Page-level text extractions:
-- Opening Marker --

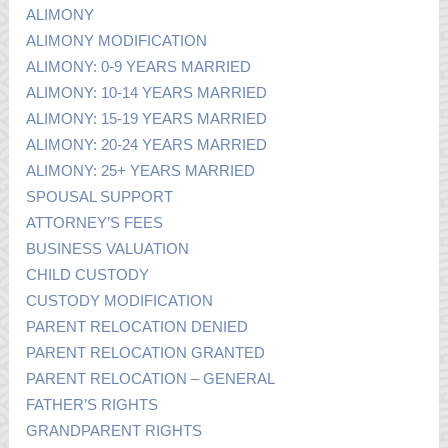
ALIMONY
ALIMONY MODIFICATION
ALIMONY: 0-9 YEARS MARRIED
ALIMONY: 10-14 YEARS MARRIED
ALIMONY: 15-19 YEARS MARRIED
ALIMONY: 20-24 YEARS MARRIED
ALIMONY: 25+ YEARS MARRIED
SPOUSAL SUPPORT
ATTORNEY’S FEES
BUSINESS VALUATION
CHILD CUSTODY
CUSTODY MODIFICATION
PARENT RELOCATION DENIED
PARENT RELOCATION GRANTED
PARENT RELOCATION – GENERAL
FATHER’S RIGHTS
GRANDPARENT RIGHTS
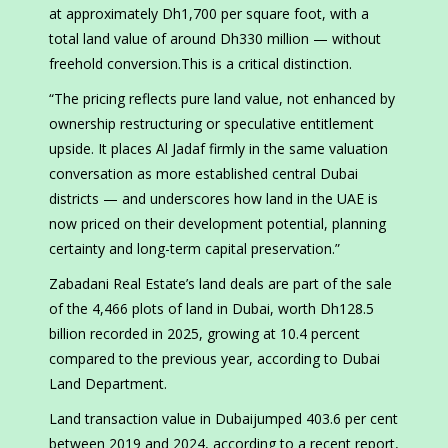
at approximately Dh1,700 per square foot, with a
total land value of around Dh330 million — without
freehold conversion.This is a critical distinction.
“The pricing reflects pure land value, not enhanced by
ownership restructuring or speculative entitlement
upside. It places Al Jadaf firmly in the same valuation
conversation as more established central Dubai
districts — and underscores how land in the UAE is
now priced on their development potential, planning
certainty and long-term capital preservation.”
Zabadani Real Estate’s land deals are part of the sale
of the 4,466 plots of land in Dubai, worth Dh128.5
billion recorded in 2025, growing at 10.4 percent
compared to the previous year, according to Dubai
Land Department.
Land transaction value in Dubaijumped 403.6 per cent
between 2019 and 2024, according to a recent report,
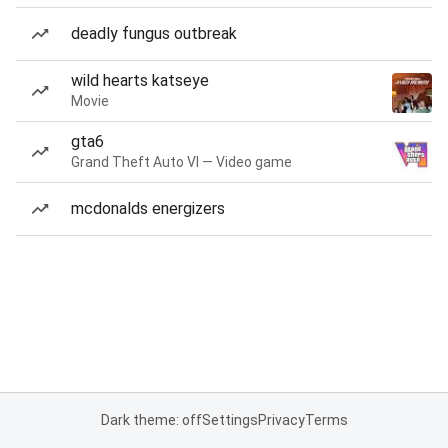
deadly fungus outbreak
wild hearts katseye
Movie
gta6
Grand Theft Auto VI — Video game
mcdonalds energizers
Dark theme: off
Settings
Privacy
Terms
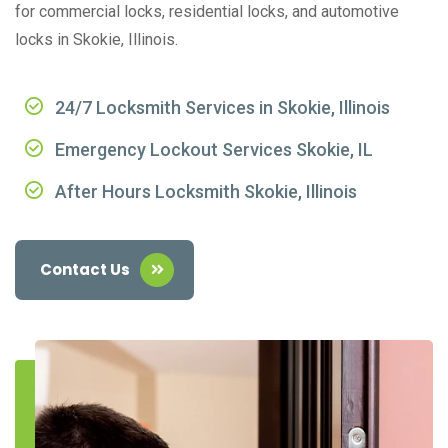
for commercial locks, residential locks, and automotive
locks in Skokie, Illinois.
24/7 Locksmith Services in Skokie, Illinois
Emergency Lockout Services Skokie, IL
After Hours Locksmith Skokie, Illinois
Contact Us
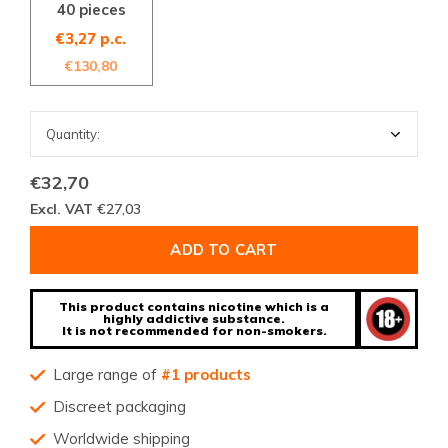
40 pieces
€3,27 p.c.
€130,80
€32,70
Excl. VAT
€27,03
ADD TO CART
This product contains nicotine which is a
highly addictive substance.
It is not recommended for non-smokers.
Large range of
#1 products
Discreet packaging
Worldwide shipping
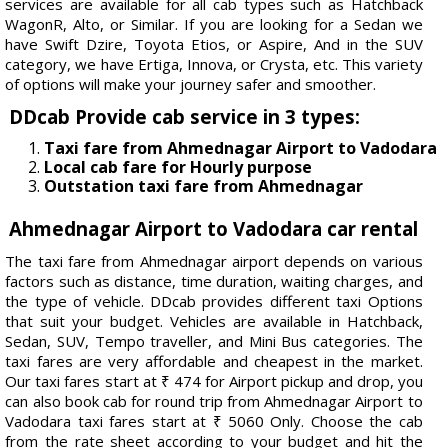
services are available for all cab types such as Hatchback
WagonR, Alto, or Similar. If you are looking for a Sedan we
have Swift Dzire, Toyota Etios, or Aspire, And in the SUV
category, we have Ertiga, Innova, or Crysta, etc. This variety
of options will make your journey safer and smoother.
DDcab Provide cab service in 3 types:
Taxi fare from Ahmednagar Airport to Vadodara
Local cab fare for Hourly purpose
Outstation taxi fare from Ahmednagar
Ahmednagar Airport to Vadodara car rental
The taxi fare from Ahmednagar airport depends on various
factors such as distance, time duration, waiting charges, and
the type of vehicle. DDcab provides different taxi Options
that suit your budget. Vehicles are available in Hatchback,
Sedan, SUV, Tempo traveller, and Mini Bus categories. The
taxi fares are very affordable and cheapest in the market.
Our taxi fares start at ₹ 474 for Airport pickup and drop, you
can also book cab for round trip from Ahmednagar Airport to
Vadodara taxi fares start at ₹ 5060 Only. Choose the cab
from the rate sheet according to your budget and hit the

-- Closing Marker --

EXERCISE DETAILS: Copy out exactly, with no pictures, the lines of the data from the first one through the line bearing "Land transaction value".

WRITTEN RESPONSE:
ALIMONY
ALIMONY MODIFICATION
ALIMONY: 0-9 YEARS MARRIED
ALIMONY: 10-14 YEARS MARRIED
ALIMONY: 15-19 YEARS MARRIED
ALIMONY: 20-24 YEARS MARRIED
ALIMONY: 25+ YEARS MARRIED
SPOUSAL SUPPORT
ATTORNEY’S FEES
BUSINESS VALUATION
CHILD CUSTODY
CUSTODY MODIFICATION
PARENT RELOCATION DENIED
PARENT RELOCATION GRANTED
PARENT RELOCATION – GENERAL
FATHER’S RIGHTS
GRANDPARENT RIGHTS
at approximately Dh1,700 per square foot, with a
total land value of around Dh330 million — without
freehold conversion.This is a critical distinction.
“The pricing reflects pure land value, not enhanced by
ownership restructuring or speculative entitlement
upside. It places Al Jadaf firmly in the same valuation
conversation as more established central Dubai
districts — and underscores how land in the UAE is
now priced on their development potential, planning
certainty and long-term capital preservation.”
Zabadani Real Estate’s land deals are part of the sale
of the 4,466 plots of land in Dubai, worth Dh128.5
billion recorded in 2025, growing at 10.4 percent
compared to the previous year, according to Dubai
Land Department.
Land transaction value in Dubaijumped 403.6 per cent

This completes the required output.